I was looking for the same and have found a way to do multi step sign up. I tried several methods, including a outputclaimstransformation to store the password in another claim, but that did not work out. Because I already needed to do some input validation against an API I found a way to also copy the password to a new claim (plaintextPassword) that is not scoped to one orchestration step. This claim can be used in a later step to create the user account with the password provided by the plaintextPassword claim.

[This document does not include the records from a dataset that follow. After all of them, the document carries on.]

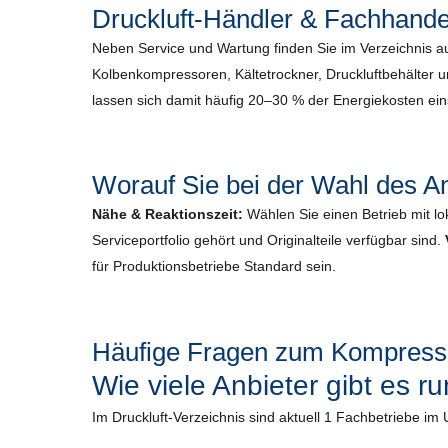
Druckluft-Händler & Fachhande
Neben Service und Wartung finden Sie im Verzeichnis 
Kolbenkompressoren, Kältetrockner, Druckluftbehälter 
lassen sich damit häufig 20–30 % der Energiekosten ei
Worauf Sie bei der Wahl des An
Nähe & Reaktionszeit:
Wählen Sie einen Betrieb mit lo
Serviceportfolio gehört und Originalteile verfügbar sind.
für Produktionsbetriebe Standard sein.
Häufige Fragen zum Kompresso
Wie viele Anbieter gibt es 
Im Druckluft-Verzeichnis sind aktuell 1 Fachbetriebe i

Create a self asserted technical profile that has an inputclaim (the password) and a validation technical profile. In the validation technical profile you can copy the password to a claim of type string with an inputclaimstransformation. Then add the new claim as outputclaim to the validation profile and to the technical profile. See code below for an example:

  <ClaimType Id="plaintextPassword">
    <DisplayName>password</DisplayName>
    <DataType>string</DataType>
    <UserInputType>TextBox</UserInputType>
  </ClaimType>

  <ClaimType Id="password">
    <DisplayName>Your password</DisplayName>
    <DataType>string</DataType>
    <UserHelpText>Your password</UserHelpText>
    <UserInputType>Password</UserInputType>
  </ClaimType>

  <ClaimsTransformation Id="CopyPassword" TransformationMethod="FormatStringClaim">
    <InputClaims>
      <InputClaim ClaimTypeReferenceId="password" TransformationClaimType="inputClaim" />
    </InputClaims>
    <InputParameters>
      <InputParameter Id="stringFormat" DataType="string" Value="{0}" />
    </InputParameters>
    <OutputClaims>
      <OutputClaim ClaimTypeReferenceId="plaintextPassword" TransformationClaimType="outputClaim" />
    </OutputClaims>
  </ClaimsTransformation>

  <TechnicalProfile Id="SignUp-PasswordValidation">
    <DisplayName>Email signup</DisplayName>
    <Protocol Name="Proprietary" Handler="Web.TPEngine.Providers.RestfulProvider, Web.TPEngine, Version=1.0.0.0, Culture=neutral, PublicKeyToken=null" />
    <Metadata>
      <Item Key="ServiceUrl">url</Item>
      <Item Key="AuthenticationType">ClientCertificate</Item>
      <Item Key="SendClaimsIn">Body</Item>
    </Metadata>
    <CryptographicKeys>
      <Key Id="ClientCertificate" StorageReferenceId="B2C_1A_ClientCertificate" />
    </CryptographicKeys>
    <InputClaimsTransformations>
      <InputClaimsTransformation ReferenceId="CopyPassword" />
    </InputClaimsTransformations>
    <InputClaims>
      <InputClaim ClaimTypeReferenceId="claim_to_validate" PartnerClaimType="claim_to_validate" />
    </InputClaims>
    <OutputClaims>
      <OutputClaim ClaimTypeReferenceId="plaintextPassword" />
    </OutputClaims>
    <UseTechnicalProfileForSessionManagement ReferenceId="SM-Noop" />
  </TechnicalProfile>

  <TechnicalProfile Id="SignUp">
    <DisplayName>Email signup</DisplayName>
    <Protocol Name="Proprietary" Handler="Web.TPEngine.Providers.SelfAssertedAttributeProvider, Web.TPEngine, Version=1.0.0.0, Culture=neutral, PublicKeyToken=null" />
    <Metadata>
      <Item Key="IpAddressClaimReferenceId">IpAddress</Item>
      <Item Key="ContentDefinitionReferenceId">api.localaccountsignup</Item>
      <Item Key="setting.retryLimit">3</Item>
    </Metadata>
    <CryptographicKeys>
      <Key Id="issuer_secret" StorageReferenceId="B2C_1A_TokenSigningKeyContainer" />
    </CryptographicKeys>
    <InputClaims>
      <InputClaim ClaimTypeReferenceId="email" />
    </InputClaims>
    <OutputClaims>
      <OutputClaim ClaimTypeReferenceId="email" Required="true" />
      <OutputClaim ClaimTypeReferenceId="claim_to_validate" Required="true" />
      <OutputClaim ClaimTypeReferenceId="password" Required="true" />
      <OutputClaim ClaimTypeReferenceId="executed-SelfAsserted-Input" DefaultValue="true" />
      <OutputClaim ClaimTypeReferenceId="plaintextPassword" />
    </OutputClaims>
    <ValidationTechnicalProfiles>
      <ValidationTechnicalProfile ReferenceId="SignUp-Validation" />
    </ValidationTechnicalProfiles>
  </TechnicalProfile>

In the technical profile where you create the user in AAD add this line:

  <PersistedClaim ClaimTypeReferenceId="plaintextPassword" PartnerClaimType="password"/>

Answer 4

In short, no. See Azure AD B2C Multi steps custom policy.

A password claim is "scoped" to a given step. This means the orchestration step that collects the password claim from the end user must be the same step that writes it to the User object.